See? No extraordinary evidence required. The same is true for proving the existence of fairies and dragons. We don't need extraordinary evidence. We merely need ordinary, legitimate, reliable and verifiable evidence. The evidence standard here is not 'extraordinary,' it's 'legitimate, reliable and verifiable.'

So, why would Carl Sagan make that statement: 'extraordinary claims require extraordinary evidence'? It's because Sagan refused to acknowledge ordinary evidence for the existence of God. He used this misleading statement to raise the required standard of evidence so high that no one could overcome it.

At June 13, 2011 at 11:39 AM , Blogger Avital Pilpel said...

I see your point -- and in a sense I agree -- but you're missing something.

In your example, there are quite a few other possiblities: e.g., that your aunt had not in fact died, or that the person pretending to be her is an impostor. Both claims, while not routine, are at least significantly more likely than a person returning from the dead. People after all faked their death, or pretended to be other people. There are, however, no verifiable cases of returning from the dead.

So to take the "she came back to life" seriously, more than ordinary evidence is required. In this case, e.g., an investigation of the funeral records, perhaps opening the grave to see if it is empty but previously occupied; DNA tests of the person in question; etc. If all of those *do* turn out OK for the "she came back from the dead" hypothesis, then it can be taken seriously.

This is what Sagan means with "extraordinary evidence" in this context. It doesn't mean *supernatural* or *impossible to achieve* evidence.

At July 22, 2011 at 12:39 PM , Blogger prof_5string said...

Actually, some negatives can be proved. It's easily shown, for example, that "the larget prime number" doesn't exist, or that "a rational number that when squared equals 2" doesn't exist. Anything that has a contradiction built into its definition (e.g., a 4-sided triangle) can be shown to not exist.

At November 29, 2011 at 9:10 AM , Blogger 84 said...

including tax deniers in this makes no sense.

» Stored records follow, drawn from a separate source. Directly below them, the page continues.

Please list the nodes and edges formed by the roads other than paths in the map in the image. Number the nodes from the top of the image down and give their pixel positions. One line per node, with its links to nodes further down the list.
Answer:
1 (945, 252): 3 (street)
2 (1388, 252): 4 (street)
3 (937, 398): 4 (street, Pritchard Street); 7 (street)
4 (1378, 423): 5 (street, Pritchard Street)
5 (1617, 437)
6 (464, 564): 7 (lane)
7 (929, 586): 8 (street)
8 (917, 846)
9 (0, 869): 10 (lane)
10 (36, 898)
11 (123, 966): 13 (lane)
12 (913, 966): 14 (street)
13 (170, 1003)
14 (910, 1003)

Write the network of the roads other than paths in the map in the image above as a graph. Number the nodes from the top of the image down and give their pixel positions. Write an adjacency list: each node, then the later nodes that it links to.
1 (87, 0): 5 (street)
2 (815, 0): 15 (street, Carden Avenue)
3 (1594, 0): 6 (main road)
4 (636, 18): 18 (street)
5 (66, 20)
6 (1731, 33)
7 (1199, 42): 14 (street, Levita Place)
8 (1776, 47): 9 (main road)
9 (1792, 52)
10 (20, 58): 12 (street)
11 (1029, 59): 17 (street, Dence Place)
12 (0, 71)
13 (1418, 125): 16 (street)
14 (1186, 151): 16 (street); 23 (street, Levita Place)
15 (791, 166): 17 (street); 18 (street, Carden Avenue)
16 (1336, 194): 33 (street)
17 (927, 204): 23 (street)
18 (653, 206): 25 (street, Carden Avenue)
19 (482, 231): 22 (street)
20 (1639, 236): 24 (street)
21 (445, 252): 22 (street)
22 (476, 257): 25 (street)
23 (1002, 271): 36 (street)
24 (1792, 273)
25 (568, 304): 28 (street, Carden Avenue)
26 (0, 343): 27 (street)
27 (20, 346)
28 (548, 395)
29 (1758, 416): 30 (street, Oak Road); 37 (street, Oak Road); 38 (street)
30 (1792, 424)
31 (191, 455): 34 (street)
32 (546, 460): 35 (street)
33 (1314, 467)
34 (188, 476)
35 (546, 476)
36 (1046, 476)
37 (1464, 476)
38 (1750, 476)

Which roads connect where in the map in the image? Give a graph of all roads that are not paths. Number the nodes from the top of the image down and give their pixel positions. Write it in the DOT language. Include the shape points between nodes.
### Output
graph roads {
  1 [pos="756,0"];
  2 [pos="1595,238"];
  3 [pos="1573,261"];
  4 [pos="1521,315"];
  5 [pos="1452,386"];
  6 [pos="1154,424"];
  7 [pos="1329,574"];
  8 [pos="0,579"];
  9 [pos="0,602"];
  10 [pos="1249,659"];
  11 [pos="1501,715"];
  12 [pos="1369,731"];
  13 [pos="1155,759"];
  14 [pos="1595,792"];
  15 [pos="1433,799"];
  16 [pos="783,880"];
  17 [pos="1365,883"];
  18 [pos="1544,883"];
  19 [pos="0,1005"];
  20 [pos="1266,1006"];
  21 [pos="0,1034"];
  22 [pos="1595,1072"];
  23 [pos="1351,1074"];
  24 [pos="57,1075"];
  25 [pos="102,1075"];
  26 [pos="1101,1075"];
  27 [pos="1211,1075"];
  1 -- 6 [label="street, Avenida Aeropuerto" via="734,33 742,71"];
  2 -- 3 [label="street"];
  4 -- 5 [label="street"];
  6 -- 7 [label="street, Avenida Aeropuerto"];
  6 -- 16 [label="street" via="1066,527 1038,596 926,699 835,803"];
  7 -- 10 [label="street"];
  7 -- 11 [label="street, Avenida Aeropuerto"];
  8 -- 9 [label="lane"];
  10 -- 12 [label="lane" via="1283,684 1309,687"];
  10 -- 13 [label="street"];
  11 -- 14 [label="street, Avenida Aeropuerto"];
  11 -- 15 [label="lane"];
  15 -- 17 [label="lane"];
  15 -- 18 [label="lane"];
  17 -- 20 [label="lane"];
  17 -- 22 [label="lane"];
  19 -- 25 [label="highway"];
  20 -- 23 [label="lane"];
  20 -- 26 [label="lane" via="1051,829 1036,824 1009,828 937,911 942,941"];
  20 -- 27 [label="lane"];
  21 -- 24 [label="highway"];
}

the claim there is that there is no ratified law to legally bind americans to pay income tax.

yes you must, the IRS says (an institution registered in puertorico)

ok, tax denier says. "produce the legal basis"

"no". "just pay" the IRS says.

how this is remotely applicable to theological questions or dragons or mossad is beyond me, the comparison could not have been poorer.

legal standard is that the accuser proves the accused wrong. The accused asking the IRS to provide proof for its claims, is law 101.

as far as the mossad goes, the question there is how much circumstantial evidence = burdon of proof.. tricky question. again, legal standards can be applied.

problem there is that legal standards and 9/11,.. just never even exist in the same text.
unless of course that text laments the lack of it, or complete disregard for it.

At December 27, 2011 at 1:31 PM , Blogger . said...

Problem is that it's also an extraordinary claim that an international conspiracy operated from the other side of the world, fooling FBI, CIA and the air defenses. The supposed hijackers didn't even caused an hijacker alarm on the planes.

The burden of proof lies on the person who makes a claim and wants to act upon it, in this case it is the governments job to provide evidence. After more than 10 years we're still waiting.